Depression isn’t just feeling sad all the time.  I feel like there’s this dark and twisted part of me taking over my brain. No matter how hard I try this part is going to try and kill me.

And it’s hard when you can’t find any reason to fight back.

I’m crazy.



The Beginning

 

Female, early 20s, clinical depression.

According to my discharge papers from an intensive therapy program I completed, that sentence is me.  At one point I could add a lot of other adjectives to that list.  Now, thanks to the fact that my brain isn’t working I can barely see past the last point.  

Two months ago I tried to kill myself.  Since then I’ve been in and out of hospital inpatient units, and recently left an intensive therapy program for an even more intensive residential treatment program across the country.  Outside of scaring medical students and getting used to “feelings,” I still don’t feel like anything is happening.  Nor do I understand really, what is happening.

This blog is an attempt to make sense of things.  It’s not meant to be super serious all the time.  I’ve got some great stories from inpatient I’ll probably cover in another post. Seriously, if you’re looking for a bizarre time check out the psych ward at your local hospital.  Warning though – you can always check yourself in but you might not be able to check yourself out.  Mostly, though, I want this blog to be one of many examples of how depression manifests itself.  People with depression aren’t just a list of symptoms on WebMD.  Depression goes beyond changing your mood to a permanent state of shittiness, it takes over every aspect of your life until you’re left with an empty bottle of pills hoping for relief. It’s frightening and horrible, and something I don’t know how to deal with.  

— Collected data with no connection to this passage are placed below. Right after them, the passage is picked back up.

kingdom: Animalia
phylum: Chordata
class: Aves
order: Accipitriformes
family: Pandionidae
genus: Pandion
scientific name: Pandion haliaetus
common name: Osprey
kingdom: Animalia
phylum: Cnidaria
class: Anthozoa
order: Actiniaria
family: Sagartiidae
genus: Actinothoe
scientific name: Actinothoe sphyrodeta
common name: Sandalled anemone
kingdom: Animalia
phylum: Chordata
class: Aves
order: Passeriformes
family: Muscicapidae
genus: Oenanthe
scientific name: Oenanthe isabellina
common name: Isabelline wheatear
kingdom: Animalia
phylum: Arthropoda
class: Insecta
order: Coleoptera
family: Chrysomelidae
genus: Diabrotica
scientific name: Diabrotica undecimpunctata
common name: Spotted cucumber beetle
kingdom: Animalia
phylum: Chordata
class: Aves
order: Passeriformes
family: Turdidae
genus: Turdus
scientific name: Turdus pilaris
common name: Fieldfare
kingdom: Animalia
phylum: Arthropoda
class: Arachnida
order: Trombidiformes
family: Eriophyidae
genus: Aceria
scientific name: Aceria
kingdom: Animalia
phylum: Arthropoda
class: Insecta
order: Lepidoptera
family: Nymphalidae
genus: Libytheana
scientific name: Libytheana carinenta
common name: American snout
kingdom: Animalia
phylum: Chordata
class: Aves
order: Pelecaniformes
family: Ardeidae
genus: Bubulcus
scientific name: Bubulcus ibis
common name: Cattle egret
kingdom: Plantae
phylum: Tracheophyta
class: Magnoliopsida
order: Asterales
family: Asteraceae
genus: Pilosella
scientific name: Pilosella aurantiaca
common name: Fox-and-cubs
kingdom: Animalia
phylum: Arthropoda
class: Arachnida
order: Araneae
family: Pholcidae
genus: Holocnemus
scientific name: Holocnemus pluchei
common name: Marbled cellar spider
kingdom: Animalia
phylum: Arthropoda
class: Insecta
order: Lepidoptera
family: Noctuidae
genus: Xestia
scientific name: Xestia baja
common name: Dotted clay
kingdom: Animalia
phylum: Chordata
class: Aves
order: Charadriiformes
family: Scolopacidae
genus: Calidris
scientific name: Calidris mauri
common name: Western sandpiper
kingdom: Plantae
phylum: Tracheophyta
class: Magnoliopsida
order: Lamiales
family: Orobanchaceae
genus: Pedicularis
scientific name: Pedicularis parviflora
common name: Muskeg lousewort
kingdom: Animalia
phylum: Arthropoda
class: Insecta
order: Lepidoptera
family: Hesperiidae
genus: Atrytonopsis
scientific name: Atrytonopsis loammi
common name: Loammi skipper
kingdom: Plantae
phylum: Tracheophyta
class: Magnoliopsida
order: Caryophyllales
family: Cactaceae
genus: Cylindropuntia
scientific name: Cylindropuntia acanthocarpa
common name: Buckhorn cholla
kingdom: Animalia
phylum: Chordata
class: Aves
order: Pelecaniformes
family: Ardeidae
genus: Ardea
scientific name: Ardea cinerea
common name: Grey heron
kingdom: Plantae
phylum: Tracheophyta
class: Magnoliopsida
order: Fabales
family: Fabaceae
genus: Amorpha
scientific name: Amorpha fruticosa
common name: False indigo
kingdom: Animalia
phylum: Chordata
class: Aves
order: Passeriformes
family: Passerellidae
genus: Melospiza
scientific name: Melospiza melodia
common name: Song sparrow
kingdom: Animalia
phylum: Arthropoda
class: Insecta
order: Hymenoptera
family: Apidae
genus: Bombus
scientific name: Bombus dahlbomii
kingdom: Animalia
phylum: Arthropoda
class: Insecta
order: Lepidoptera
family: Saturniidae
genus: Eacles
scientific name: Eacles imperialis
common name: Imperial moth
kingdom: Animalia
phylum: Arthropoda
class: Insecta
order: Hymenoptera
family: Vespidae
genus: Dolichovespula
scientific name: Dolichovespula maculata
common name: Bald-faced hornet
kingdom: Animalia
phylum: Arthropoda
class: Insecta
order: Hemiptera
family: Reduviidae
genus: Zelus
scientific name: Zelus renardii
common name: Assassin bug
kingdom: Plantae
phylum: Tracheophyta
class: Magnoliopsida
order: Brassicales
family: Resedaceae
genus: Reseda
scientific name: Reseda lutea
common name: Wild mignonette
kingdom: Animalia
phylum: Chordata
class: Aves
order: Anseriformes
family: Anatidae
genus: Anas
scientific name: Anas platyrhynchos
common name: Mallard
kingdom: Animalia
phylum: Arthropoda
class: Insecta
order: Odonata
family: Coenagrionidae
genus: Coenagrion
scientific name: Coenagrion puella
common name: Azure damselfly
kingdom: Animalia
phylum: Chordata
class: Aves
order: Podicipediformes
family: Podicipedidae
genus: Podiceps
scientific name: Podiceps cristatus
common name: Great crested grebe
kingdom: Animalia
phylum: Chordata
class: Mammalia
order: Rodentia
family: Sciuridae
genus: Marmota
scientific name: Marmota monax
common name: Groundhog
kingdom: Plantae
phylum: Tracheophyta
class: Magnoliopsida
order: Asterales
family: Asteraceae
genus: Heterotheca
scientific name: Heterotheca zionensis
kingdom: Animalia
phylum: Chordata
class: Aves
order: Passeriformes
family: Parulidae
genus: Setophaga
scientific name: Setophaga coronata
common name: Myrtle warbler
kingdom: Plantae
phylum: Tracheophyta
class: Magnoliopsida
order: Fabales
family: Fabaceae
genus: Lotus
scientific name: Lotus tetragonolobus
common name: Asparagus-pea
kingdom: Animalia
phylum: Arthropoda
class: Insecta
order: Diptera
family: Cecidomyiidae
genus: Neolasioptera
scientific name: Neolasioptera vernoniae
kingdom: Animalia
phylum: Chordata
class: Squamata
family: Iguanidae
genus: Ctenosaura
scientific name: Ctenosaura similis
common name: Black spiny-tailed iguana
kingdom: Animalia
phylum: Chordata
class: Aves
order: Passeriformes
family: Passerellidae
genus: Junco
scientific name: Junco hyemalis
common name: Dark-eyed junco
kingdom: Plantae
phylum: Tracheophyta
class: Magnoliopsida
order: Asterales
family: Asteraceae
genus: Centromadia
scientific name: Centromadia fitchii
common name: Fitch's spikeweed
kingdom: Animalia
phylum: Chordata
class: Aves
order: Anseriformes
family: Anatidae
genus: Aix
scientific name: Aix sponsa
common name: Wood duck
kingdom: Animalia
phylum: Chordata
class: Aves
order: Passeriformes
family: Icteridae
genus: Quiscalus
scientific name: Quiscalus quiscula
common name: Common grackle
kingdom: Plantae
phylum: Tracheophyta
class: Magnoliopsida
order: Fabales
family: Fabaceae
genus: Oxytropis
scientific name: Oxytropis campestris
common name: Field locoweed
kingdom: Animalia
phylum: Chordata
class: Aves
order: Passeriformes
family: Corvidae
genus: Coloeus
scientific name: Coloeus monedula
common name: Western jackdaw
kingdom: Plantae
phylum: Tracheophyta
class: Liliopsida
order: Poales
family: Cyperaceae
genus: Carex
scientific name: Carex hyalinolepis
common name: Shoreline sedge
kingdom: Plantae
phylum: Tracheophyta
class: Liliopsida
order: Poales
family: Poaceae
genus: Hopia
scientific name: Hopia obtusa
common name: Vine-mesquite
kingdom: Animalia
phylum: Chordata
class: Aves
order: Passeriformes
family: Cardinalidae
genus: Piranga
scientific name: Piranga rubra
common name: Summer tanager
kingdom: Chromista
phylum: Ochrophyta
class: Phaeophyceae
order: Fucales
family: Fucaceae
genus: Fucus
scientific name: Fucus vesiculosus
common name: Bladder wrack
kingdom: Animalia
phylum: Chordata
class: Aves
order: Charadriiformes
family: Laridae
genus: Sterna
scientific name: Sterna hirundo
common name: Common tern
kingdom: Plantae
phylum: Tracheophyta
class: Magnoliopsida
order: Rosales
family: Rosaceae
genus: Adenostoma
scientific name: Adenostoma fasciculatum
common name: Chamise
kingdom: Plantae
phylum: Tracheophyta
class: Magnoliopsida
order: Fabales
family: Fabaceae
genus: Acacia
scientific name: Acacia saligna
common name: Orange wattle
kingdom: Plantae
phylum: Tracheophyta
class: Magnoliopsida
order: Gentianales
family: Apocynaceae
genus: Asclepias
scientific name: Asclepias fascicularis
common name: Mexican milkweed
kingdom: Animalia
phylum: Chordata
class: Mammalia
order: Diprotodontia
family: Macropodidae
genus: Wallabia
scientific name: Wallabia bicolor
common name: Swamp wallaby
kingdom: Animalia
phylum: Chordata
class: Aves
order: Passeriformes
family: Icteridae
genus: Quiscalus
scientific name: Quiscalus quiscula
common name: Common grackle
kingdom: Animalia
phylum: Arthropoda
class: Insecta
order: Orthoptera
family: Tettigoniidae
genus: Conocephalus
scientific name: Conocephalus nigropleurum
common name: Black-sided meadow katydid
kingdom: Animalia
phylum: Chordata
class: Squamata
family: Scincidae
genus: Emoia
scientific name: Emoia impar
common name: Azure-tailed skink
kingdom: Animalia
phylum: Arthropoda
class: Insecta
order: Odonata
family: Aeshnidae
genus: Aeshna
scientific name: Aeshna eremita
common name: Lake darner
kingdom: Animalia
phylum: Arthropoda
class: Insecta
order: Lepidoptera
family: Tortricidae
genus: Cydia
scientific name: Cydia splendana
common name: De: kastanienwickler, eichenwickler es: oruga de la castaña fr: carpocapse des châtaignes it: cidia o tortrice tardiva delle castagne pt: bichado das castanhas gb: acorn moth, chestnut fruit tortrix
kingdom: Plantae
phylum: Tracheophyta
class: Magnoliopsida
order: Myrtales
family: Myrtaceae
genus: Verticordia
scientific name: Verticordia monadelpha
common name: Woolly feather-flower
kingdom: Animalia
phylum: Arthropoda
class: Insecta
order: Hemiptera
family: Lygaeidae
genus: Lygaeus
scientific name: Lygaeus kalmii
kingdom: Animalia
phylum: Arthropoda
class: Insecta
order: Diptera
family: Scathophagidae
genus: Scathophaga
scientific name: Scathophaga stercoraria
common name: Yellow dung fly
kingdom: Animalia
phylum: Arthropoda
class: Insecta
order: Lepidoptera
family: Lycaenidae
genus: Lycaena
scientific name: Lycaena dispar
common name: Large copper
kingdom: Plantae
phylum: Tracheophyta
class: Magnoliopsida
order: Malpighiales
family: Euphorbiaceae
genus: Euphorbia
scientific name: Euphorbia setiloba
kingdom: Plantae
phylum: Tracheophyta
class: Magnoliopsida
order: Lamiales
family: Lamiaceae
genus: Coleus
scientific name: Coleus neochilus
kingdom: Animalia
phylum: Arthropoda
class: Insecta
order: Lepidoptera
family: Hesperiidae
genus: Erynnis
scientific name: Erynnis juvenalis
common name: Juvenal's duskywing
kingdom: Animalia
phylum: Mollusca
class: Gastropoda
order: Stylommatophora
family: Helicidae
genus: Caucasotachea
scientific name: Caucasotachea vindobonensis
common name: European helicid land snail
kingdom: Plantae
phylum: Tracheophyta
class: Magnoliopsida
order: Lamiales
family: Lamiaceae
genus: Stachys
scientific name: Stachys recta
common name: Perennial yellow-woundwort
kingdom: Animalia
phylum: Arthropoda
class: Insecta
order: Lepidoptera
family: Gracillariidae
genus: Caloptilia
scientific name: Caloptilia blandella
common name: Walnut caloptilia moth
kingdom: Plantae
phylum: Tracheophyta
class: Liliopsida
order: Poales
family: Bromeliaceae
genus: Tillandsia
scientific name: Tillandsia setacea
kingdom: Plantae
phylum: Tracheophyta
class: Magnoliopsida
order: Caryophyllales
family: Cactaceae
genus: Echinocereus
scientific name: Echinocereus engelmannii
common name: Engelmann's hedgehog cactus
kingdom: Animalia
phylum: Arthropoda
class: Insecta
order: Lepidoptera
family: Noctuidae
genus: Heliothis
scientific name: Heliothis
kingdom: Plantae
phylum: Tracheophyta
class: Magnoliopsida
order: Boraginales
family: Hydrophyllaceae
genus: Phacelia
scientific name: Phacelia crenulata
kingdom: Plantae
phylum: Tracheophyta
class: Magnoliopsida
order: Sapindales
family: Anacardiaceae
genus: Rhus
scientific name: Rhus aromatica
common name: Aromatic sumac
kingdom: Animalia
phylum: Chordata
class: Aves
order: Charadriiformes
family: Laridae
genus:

I also want to make it clear that I’m still dealing with this.  I struggle with the idea of not harming myself every day.  And there are times when I feel like nothing is working nor will anything ever work.  But after speaking with my therapist yesterday, she mentioned how going to this residential program isn’t an end, it’s just the start.  I’m trying to keep that in mind. This whole process is just a beginning. A pretty overwhelming and shitty beginning but a start nonetheless.